Exercise ▸
Below are some entries. Count the lines where "radiologist" appears and state only that number.

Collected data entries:
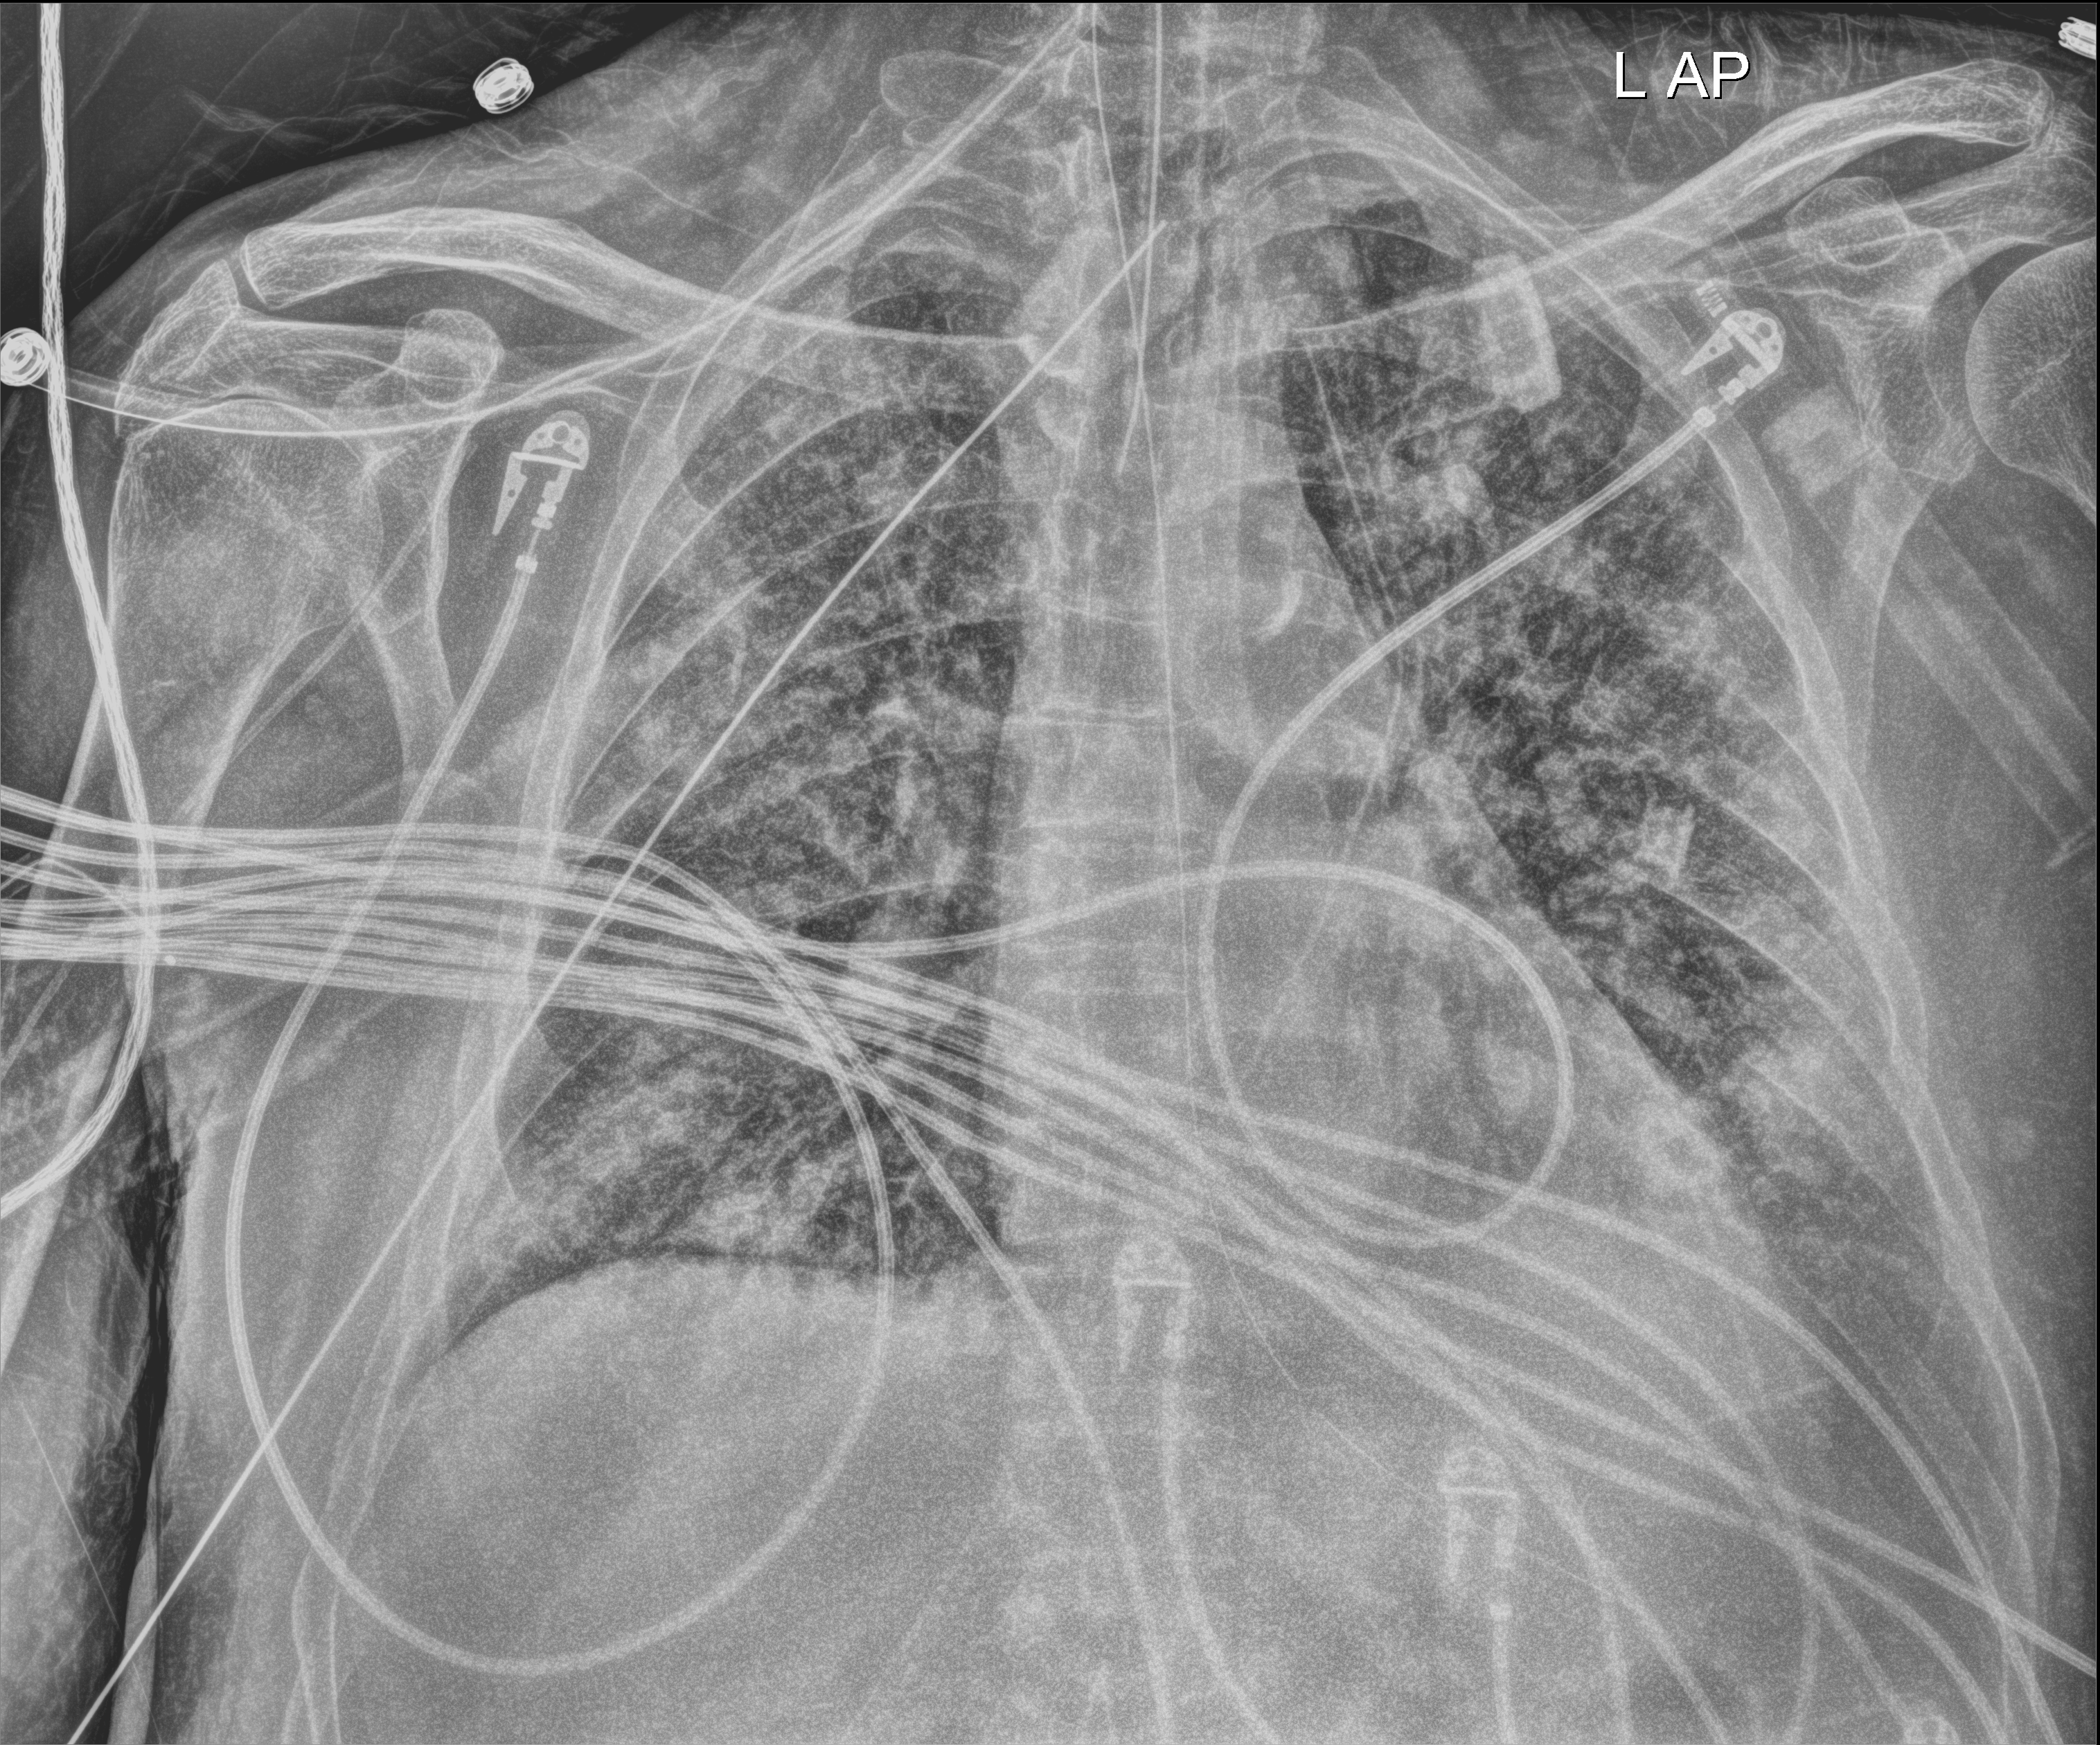
Bedside chest radiograph (digital radiography); anteroposterior (AP) projection. Male patient hospitalised with COVID-19, age 60–74 years.
From the hospital-stay record, not from the radiograph (when in the stay this image was taken is not recorded): hypertension (admission record): no; admitted to intensive care during this hospital stay: yes.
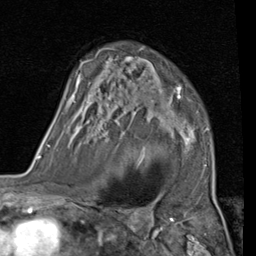
Breast MRI (dynamic contrast-enhanced), one axial slice; slice 65 of 80 in the series (ordered by position); cropped to one breast; dynamic contrast-enhanced series, time point 2 of 7 at this slice position (early post-contrast); 1.5 T; TE 2 ms, TR 5.1 ms; 2 mm slice thickness; 256 × 256 image matrix, field of view 180 × 180 mm. Female patient.
Annotated regions visible in this slice (semi-automatically segmented with operator editing):
- enhancing-tissue mask used for the functional tumour volume (all voxels passing the contrast-enhancement thresholds inside the analysis volume; usually the tumour): box from (x=68, y=48) to (x=209, y=166) px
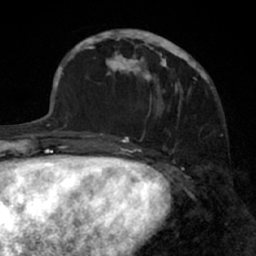
Breast MRI (dynamic contrast-enhanced), one axial slice. Position 22 of 66 along the scan axis. Cropped to one breast. Dynamic contrast-enhanced series, time point 2 of 7 at this slice position (early post-contrast). 1.5 T. TE 3 ms, TR 6.2 ms. 2.4 mm slice thickness. 256 × 256 image matrix, field of view 160 × 160 mm. Female patient.
Outlined on this slice (semi-automatically segmented with operator editing):
- enhancing-tissue mask used for the functional tumour volume (all voxels passing the contrast-enhancement thresholds inside the analysis volume; usually the tumour): box from (x=91, y=29) to (x=205, y=138) px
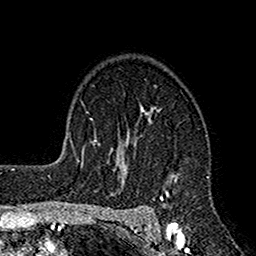
Breast MRI (dynamic contrast-enhanced), one axial slice; position 113 of 160 along the scan axis; cropped to one breast; dynamic contrast-enhanced series, time point 2 of 7 at this slice position (early post-contrast); 1.5 T; TE 2.7 ms, TR 4.9 ms; 256 × 256 image matrix. Female patient.
Structures marked on this image (semi-automatic segmentation, software-assisted and operator-edited):
- enhancing-tissue mask used for the functional tumour volume (all voxels passing the contrast-enhancement thresholds inside the analysis volume; usually the tumour): box from (x=112, y=110) to (x=179, y=221) px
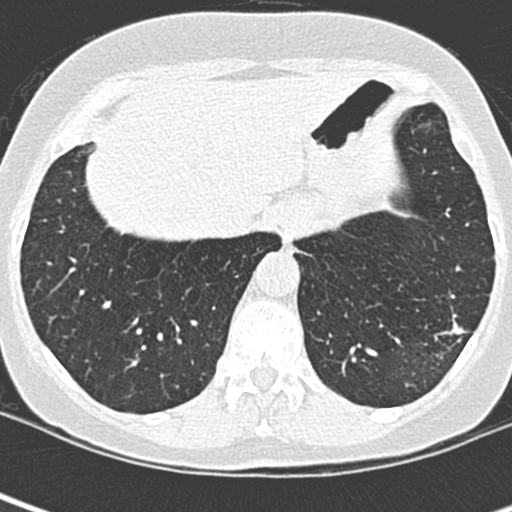
Low-dose screening chest CT, one axial slice. Slice 63 of 252 in the series (ordered by position). Lung window (W 1500 / L -600 HU). 512 × 512 image matrix, field of view 271 × 271 mm.
Annotated regions visible in this slice (expert manual segmentation):
- lesion 1 (tumor, lower lobe of left lung): bounding box (x1, y1, x2, y2) in pixels: (439, 320, 466, 335)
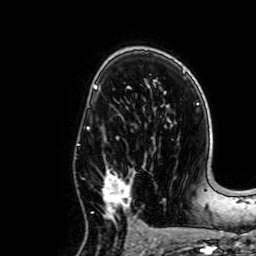
Breast MRI, one axial slice. Position 42 of 64 along the scan axis. Cropped to one breast. Dynamic contrast-enhanced series, time point 2 of 7 at this slice position (early post-contrast). 1.5 T. TE 2.6 ms, TR 5.2 ms. 2.5 mm slice thickness. 256 × 256 image matrix, field of view 160 × 160 mm. Female patient.
Annotated regions visible in this slice (semi-automatically segmented with operator editing):
- enhancing-tissue mask used for the functional tumour volume (all voxels passing the contrast-enhancement thresholds inside the analysis volume; usually the tumour): bounding box (x1, y1, x2, y2) in pixels: (91, 137, 142, 234)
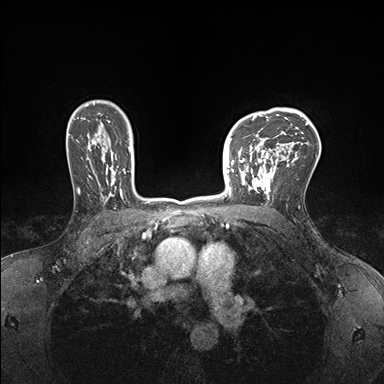
Breast MRI (dynamic contrast-enhanced), one axial slice; position 120 of 176 along the scan axis; dynamic contrast-enhanced series, time point 2 of 7 at this slice position (early post-contrast); 1.5 T; TE 1.5 ms, TR 4.1 ms; 384 × 384 image matrix, field of view 320 × 320 mm. Female patient.
Outlined on this slice (semi-automatic segmentation, software-assisted and operator-edited):
- enhancing-tissue mask used for the functional tumour volume (all voxels passing the contrast-enhancement thresholds inside the analysis volume; usually the tumour): bounding box <232,147,278,199> (left, top, right, bottom; pixels)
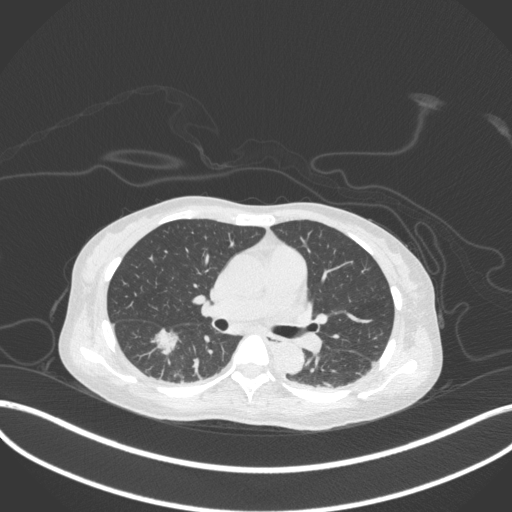
Chest CT, one axial slice; position 176 of 260 along the scan axis; reconstruction kernel B31f; 120 kVp; lung window (W 1500 / L -600 HU); 512 × 512 image matrix, field of view 400 × 400 mm. Patient: female, 44 years. From the clinical record (not read from this slice): clinical TNM (as recorded): T1c N0 M0.
Annotated regions visible in this slice (bounding box drawn by a radiologist):
- lung tumour (recorded histology: adenocarcinoma): bounding box <149,321,182,361> (left, top, right, bottom; pixels)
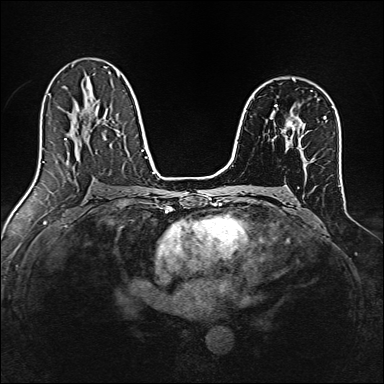
Breast MRI, one axial slice; dynamic contrast-enhanced series, time point 2 of 7 at this slice position (early post-contrast); 1.5 T; TE 2.4 ms, TR 5.2 ms; 1 mm slice thickness; 384 × 384 image matrix, field of view 300 × 300 mm. Female patient.
Annotated regions visible in this slice (semi-automatically segmented with operator editing):
- enhancing-tissue mask used for the functional tumour volume (all voxels passing the contrast-enhancement thresholds inside the analysis volume; usually the tumour): box from (x=287, y=120) to (x=292, y=126) px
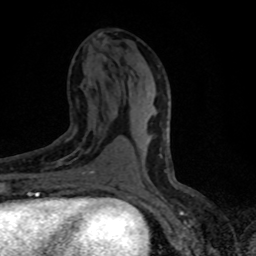
Breast MRI (dynamic contrast-enhanced), one axial slice; position 37 of 80 along the scan axis; cropped to one breast; dynamic contrast-enhanced series, time point 2 of 8 at this slice position (early post-contrast); 1.5 T; TE 4.2 ms, TR 7.1 ms; 256 × 256 image matrix. Female patient.
Structures marked on this image (semi-automatic segmentation, software-assisted and operator-edited):
- enhancing-tissue mask used for the functional tumour volume (all voxels passing the contrast-enhancement thresholds inside the analysis volume; usually the tumour): box from (x=55, y=152) to (x=94, y=188) px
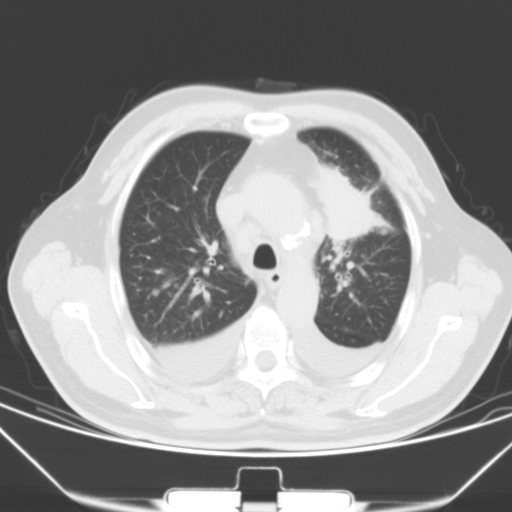
Chest CT, one axial slice. Slice 46 of 66 in the series (ordered by position). Lung window (W 1500 / L -600 HU). 512 × 512 image matrix, field of view 352 × 352 mm. Male patient, age 66 years. Case-level facts recorded for this patient, not image findings: clinical TNM (as recorded): T1c N0 M0.
Outlined on this slice (bounding box drawn by a radiologist):
- lung tumour (recorded histology: adenocarcinoma): bounding box [x1, y1, x2, y2] px = [308, 156, 381, 245]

Problem solution ▸
2